The combined business, operating under the Fubo name, will continue offering Hulu + Live TV and Fubo as separate services, the companies announced in news releases on Monday, Jan. 6.
With 6.2 million North American subscribers, the new venture aims to deliver greater consumer choice through expanded programming and flexible pricing.
"This combination enables us to deliver on our promise to provide consumers with greater choice and flexibility," said David Gandler, Fubo’s co-founder and CEO. "It’s a win for consumers, our shareholders, and the entire streaming industry."
Disney’s involvement brings significant resources, including a new carriage agreement that will allow Fubo to launch a "sports and broadcast" service featuring Disney-owned networks like ESPN, ABC, and ESPN+.
Hulu + Live TV will remain available through the Hulu app and as part of the Disney+ bundle.

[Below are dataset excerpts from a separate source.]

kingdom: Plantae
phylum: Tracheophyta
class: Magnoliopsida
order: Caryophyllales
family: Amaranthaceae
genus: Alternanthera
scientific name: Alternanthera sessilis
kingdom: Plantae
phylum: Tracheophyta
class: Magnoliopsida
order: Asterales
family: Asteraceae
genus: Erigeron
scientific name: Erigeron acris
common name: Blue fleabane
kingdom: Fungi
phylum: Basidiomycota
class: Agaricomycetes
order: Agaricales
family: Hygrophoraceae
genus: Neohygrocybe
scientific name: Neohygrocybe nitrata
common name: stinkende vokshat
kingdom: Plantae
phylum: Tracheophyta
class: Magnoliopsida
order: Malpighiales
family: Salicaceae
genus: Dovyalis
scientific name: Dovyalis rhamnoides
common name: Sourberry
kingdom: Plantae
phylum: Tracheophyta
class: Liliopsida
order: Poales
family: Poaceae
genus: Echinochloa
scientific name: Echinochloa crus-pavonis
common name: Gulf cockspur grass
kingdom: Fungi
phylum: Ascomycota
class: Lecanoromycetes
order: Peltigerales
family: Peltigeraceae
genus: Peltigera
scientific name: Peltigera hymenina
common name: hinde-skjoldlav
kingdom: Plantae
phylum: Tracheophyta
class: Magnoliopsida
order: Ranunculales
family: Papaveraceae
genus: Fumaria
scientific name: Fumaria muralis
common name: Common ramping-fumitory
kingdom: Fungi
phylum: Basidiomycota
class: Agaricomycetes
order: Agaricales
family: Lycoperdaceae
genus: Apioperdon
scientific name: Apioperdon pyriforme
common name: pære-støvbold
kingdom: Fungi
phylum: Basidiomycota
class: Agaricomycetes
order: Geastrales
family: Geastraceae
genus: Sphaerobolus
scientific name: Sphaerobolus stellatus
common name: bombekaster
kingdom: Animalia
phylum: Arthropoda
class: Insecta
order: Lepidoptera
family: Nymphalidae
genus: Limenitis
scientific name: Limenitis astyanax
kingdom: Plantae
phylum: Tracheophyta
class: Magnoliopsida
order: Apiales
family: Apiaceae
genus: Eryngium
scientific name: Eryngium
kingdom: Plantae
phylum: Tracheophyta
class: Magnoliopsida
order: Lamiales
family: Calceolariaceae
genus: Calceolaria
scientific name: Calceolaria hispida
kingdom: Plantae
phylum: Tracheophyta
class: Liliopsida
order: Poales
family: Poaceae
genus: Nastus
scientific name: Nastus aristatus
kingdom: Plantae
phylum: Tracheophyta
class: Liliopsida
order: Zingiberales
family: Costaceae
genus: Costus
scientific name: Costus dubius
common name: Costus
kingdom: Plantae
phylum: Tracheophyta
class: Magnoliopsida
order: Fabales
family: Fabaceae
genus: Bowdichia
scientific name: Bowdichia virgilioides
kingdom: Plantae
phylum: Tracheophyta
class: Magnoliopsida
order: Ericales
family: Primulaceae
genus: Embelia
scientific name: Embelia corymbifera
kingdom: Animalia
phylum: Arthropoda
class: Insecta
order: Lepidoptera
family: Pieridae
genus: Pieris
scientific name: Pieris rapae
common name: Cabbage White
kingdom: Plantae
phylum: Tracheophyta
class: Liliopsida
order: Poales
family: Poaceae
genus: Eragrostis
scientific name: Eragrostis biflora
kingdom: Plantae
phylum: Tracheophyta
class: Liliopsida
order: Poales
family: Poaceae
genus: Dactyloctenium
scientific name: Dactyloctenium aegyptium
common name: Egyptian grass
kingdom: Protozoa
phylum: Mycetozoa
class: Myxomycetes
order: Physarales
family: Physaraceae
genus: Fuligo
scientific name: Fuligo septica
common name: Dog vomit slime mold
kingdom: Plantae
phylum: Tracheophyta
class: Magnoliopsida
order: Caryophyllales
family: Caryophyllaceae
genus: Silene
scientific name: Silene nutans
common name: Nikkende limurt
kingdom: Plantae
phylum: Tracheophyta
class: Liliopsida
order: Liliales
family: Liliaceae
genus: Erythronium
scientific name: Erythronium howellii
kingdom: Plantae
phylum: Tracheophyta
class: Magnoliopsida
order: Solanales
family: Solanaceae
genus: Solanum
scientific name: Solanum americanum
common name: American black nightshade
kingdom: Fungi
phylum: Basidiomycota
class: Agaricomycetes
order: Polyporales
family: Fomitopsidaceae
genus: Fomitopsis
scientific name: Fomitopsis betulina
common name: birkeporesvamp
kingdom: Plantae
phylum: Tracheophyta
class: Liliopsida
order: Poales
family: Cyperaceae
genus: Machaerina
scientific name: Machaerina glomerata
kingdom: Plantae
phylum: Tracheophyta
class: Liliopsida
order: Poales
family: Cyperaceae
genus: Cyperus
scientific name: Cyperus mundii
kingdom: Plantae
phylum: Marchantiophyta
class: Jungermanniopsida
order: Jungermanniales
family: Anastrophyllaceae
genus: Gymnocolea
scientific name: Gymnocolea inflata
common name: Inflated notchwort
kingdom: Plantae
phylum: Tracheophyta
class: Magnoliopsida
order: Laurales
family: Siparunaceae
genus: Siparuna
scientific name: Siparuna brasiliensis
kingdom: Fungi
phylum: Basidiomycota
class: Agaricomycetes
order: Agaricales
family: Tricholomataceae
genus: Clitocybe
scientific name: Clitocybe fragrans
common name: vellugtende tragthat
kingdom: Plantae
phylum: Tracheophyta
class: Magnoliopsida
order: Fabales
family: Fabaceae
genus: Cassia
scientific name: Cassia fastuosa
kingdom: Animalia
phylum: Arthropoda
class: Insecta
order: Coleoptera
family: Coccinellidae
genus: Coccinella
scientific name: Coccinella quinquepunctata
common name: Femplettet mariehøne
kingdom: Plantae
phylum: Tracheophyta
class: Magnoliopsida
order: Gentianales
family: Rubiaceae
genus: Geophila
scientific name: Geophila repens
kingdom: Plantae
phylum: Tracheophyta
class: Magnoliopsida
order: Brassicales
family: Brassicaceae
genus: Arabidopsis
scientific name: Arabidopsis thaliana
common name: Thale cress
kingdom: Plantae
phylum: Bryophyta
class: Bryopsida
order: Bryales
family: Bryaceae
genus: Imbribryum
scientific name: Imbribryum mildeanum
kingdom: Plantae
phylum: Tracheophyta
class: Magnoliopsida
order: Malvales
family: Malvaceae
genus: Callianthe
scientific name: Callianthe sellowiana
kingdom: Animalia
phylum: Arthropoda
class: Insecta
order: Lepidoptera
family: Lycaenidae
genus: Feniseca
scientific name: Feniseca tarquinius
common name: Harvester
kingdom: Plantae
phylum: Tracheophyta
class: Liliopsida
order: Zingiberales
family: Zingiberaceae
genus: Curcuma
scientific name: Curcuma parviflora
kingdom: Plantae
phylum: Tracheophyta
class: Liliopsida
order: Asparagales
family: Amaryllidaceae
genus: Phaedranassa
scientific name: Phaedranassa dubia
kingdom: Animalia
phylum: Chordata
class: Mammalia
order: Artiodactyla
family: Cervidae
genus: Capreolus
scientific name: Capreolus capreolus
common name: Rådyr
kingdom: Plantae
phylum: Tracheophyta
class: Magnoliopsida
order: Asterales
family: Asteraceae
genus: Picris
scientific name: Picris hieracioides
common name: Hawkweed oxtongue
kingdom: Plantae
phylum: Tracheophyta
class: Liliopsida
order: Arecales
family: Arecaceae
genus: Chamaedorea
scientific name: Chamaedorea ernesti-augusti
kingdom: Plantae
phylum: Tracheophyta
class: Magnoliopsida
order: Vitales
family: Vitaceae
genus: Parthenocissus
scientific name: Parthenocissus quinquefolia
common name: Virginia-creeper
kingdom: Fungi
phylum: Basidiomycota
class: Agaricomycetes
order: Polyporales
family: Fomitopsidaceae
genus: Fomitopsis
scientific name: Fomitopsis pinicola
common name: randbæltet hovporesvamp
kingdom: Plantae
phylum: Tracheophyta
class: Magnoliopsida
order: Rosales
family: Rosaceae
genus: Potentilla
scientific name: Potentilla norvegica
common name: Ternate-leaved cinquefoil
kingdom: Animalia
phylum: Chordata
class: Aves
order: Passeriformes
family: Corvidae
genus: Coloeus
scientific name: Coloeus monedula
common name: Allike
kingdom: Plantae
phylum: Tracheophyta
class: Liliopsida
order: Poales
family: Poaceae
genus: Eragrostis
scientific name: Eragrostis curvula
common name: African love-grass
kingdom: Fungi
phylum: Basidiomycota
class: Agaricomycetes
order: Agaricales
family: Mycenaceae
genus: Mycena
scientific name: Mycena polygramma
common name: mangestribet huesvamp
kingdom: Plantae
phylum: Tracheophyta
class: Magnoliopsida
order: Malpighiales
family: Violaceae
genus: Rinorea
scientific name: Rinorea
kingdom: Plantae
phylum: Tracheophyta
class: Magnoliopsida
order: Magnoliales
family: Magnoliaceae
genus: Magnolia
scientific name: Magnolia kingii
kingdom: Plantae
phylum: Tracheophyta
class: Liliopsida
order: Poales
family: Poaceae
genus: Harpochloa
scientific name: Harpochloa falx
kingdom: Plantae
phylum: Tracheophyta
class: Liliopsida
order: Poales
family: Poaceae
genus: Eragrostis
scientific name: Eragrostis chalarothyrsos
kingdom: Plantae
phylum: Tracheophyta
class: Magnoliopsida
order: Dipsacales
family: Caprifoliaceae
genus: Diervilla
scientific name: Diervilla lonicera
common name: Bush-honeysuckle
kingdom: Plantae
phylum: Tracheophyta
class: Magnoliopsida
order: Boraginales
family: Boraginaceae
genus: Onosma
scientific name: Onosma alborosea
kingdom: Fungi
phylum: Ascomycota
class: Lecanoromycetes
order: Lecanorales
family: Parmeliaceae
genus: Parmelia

"This partnership enhances our ability to serve subscribers with the content they want while offering great value," said Justin Warbrooke, Disney’s executive vice president of corporate development.
The deal also resolves ongoing litigation between Disney and Fubo over the planned Venu Sports venture. Disney, FOX, and Warner Bros. Discovery will collectively pay Fubo $220 million.
Pending regulatory and shareholder approvals, the transaction is expected to close later this year. With Disney’s majority ownership, the combined company plans to focus on growth, innovation, and profitability.
For shareholders and subscribers, this deal signifies a major step forward in the evolution of streaming services, with the promise of enhanced offerings and robust financial backing.